Assigned task
After reading the data below, copy out every line that contains the word "Created".
(Input data begins)
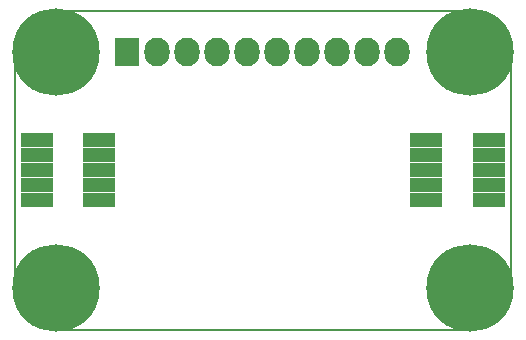
<source format=gts>
G04 #@! TF.FileFunction,Soldermask,Top*
%FSLAX46Y46*%
G04 Gerber Fmt 4.6, Leading zero omitted, Abs format (unit mm)*
G04 Created by KiCad (PCBNEW 4.0.2-stable) date 18/05/2016 22:29:57*
%MOMM*%
G01*
G04 APERTURE LIST*
%ADD10C,0.100000*%
%ADD11C,0.150000*%
%ADD12R,2.127200X2.432000*%
%ADD13O,2.127200X2.432000*%
%ADD14C,7.400000*%
%ADD15R,2.800000X1.160000*%
G04 APERTURE END LIST*
D10*
D11*
X1500000Y5000000D02*
G75*
G03X5000000Y1500000I3500000J0D01*
G01*
X1500000Y5000000D02*
X1500000Y25000000D01*
X40000000Y1500000D02*
X5000000Y1500000D01*
X43500000Y25000000D02*
X43500000Y5000000D01*
X5000000Y28500000D02*
X40000000Y28500000D01*
X43500000Y25000000D02*
G75*
G03X40000000Y28500000I-3500000J0D01*
G01*
X40000000Y1500000D02*
G75*
G03X43500000Y5000000I0J3500000D01*
G01*
X5000000Y28500000D02*
G75*
G03X1500000Y25000000I0J-3500000D01*
G01*
D12*
X11000000Y25000000D03*
D13*
X13540000Y25000000D03*
X16080000Y25000000D03*
X18620000Y25000000D03*
X21160000Y25000000D03*
X23700000Y25000000D03*
X26240000Y25000000D03*
X28780000Y25000000D03*
X31320000Y25000000D03*
X33860000Y25000000D03*
D14*
X5000000Y5000000D03*
X40000000Y5000000D03*
X5000000Y25000000D03*
X40000000Y25000000D03*
D15*
X36340000Y16270000D03*
X41660000Y16270000D03*
X36340000Y15000000D03*
X41660000Y15000000D03*
X41660000Y12460000D03*
X36340000Y12460000D03*
X41660000Y13730000D03*
X36340000Y13730000D03*
X36340000Y17540000D03*
X41660000Y17540000D03*
X3340000Y16270000D03*
X8660000Y16270000D03*
X3340000Y15000000D03*
X8660000Y15000000D03*
X8660000Y12460000D03*
X3340000Y12460000D03*
X8660000Y13730000D03*
X3340000Y13730000D03*
X3340000Y17540000D03*
X8660000Y17540000D03*
M02*

</source>
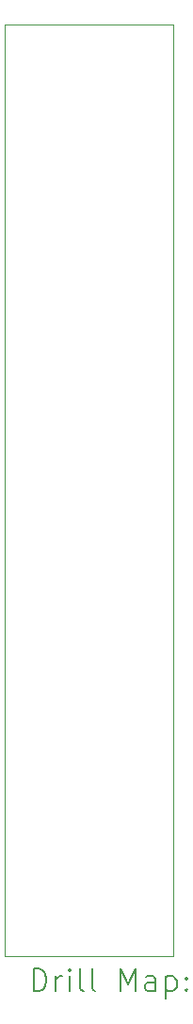
<source format=gbr>
%TF.GenerationSoftware,KiCad,Pcbnew,8.0.3*%
%TF.CreationDate,2025-03-09T15:36:07+05:30*%
%TF.ProjectId,penmouse without charger,70656e6d-6f75-4736-9520-776974686f75,rev?*%
%TF.SameCoordinates,Original*%
%TF.FileFunction,Drillmap*%
%TF.FilePolarity,Positive*%
%FSLAX45Y45*%
G04 Gerber Fmt 4.5, Leading zero omitted, Abs format (unit mm)*
G04 Created by KiCad (PCBNEW 8.0.3) date 2025-03-09 15:36:07*
%MOMM*%
%LPD*%
G01*
G04 APERTURE LIST*
%ADD10C,0.050000*%
%ADD11C,0.200000*%
G04 APERTURE END LIST*
D10*
X10397000Y-6492000D02*
X11910000Y-6492000D01*
X11910000Y-14857000D01*
X10397000Y-14857000D01*
X10397000Y-6492000D01*
D11*
X10655277Y-15170984D02*
X10655277Y-14970984D01*
X10655277Y-14970984D02*
X10702896Y-14970984D01*
X10702896Y-14970984D02*
X10731467Y-14980508D01*
X10731467Y-14980508D02*
X10750515Y-14999555D01*
X10750515Y-14999555D02*
X10760039Y-15018603D01*
X10760039Y-15018603D02*
X10769563Y-15056698D01*
X10769563Y-15056698D02*
X10769563Y-15085269D01*
X10769563Y-15085269D02*
X10760039Y-15123365D01*
X10760039Y-15123365D02*
X10750515Y-15142412D01*
X10750515Y-15142412D02*
X10731467Y-15161460D01*
X10731467Y-15161460D02*
X10702896Y-15170984D01*
X10702896Y-15170984D02*
X10655277Y-15170984D01*
X10855277Y-15170984D02*
X10855277Y-15037650D01*
X10855277Y-15075746D02*
X10864801Y-15056698D01*
X10864801Y-15056698D02*
X10874324Y-15047174D01*
X10874324Y-15047174D02*
X10893372Y-15037650D01*
X10893372Y-15037650D02*
X10912420Y-15037650D01*
X10979086Y-15170984D02*
X10979086Y-15037650D01*
X10979086Y-14970984D02*
X10969563Y-14980508D01*
X10969563Y-14980508D02*
X10979086Y-14990031D01*
X10979086Y-14990031D02*
X10988610Y-14980508D01*
X10988610Y-14980508D02*
X10979086Y-14970984D01*
X10979086Y-14970984D02*
X10979086Y-14990031D01*
X11102896Y-15170984D02*
X11083848Y-15161460D01*
X11083848Y-15161460D02*
X11074324Y-15142412D01*
X11074324Y-15142412D02*
X11074324Y-14970984D01*
X11207658Y-15170984D02*
X11188610Y-15161460D01*
X11188610Y-15161460D02*
X11179086Y-15142412D01*
X11179086Y-15142412D02*
X11179086Y-14970984D01*
X11436229Y-15170984D02*
X11436229Y-14970984D01*
X11436229Y-14970984D02*
X11502896Y-15113841D01*
X11502896Y-15113841D02*
X11569562Y-14970984D01*
X11569562Y-14970984D02*
X11569562Y-15170984D01*
X11750515Y-15170984D02*
X11750515Y-15066222D01*
X11750515Y-15066222D02*
X11740991Y-15047174D01*
X11740991Y-15047174D02*
X11721943Y-15037650D01*
X11721943Y-15037650D02*
X11683848Y-15037650D01*
X11683848Y-15037650D02*
X11664801Y-15047174D01*
X11750515Y-15161460D02*
X11731467Y-15170984D01*
X11731467Y-15170984D02*
X11683848Y-15170984D01*
X11683848Y-15170984D02*
X11664801Y-15161460D01*
X11664801Y-15161460D02*
X11655277Y-15142412D01*
X11655277Y-15142412D02*
X11655277Y-15123365D01*
X11655277Y-15123365D02*
X11664801Y-15104317D01*
X11664801Y-15104317D02*
X11683848Y-15094793D01*
X11683848Y-15094793D02*
X11731467Y-15094793D01*
X11731467Y-15094793D02*
X11750515Y-15085269D01*
X11845753Y-15037650D02*
X11845753Y-15237650D01*
X11845753Y-15047174D02*
X11864801Y-15037650D01*
X11864801Y-15037650D02*
X11902896Y-15037650D01*
X11902896Y-15037650D02*
X11921943Y-15047174D01*
X11921943Y-15047174D02*
X11931467Y-15056698D01*
X11931467Y-15056698D02*
X11940991Y-15075746D01*
X11940991Y-15075746D02*
X11940991Y-15132888D01*
X11940991Y-15132888D02*
X11931467Y-15151936D01*
X11931467Y-15151936D02*
X11921943Y-15161460D01*
X11921943Y-15161460D02*
X11902896Y-15170984D01*
X11902896Y-15170984D02*
X11864801Y-15170984D01*
X11864801Y-15170984D02*
X11845753Y-15161460D01*
X12026705Y-15151936D02*
X12036229Y-15161460D01*
X12036229Y-15161460D02*
X12026705Y-15170984D01*
X12026705Y-15170984D02*
X12017182Y-15161460D01*
X12017182Y-15161460D02*
X12026705Y-15151936D01*
X12026705Y-15151936D02*
X12026705Y-15170984D01*
X12026705Y-15047174D02*
X12036229Y-15056698D01*
X12036229Y-15056698D02*
X12026705Y-15066222D01*
X12026705Y-15066222D02*
X12017182Y-15056698D01*
X12017182Y-15056698D02*
X12026705Y-15047174D01*
X12026705Y-15047174D02*
X12026705Y-15066222D01*
M02*

</source>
(Input data ends)
Solution for this task
G04 Created by KiCad (PCBNEW 4.0.2-stable) date 18/05/2016 22:29:57*
G04 Created by KiCad (PCBNEW 8.0.3) date 2025-03-09 15:36:07*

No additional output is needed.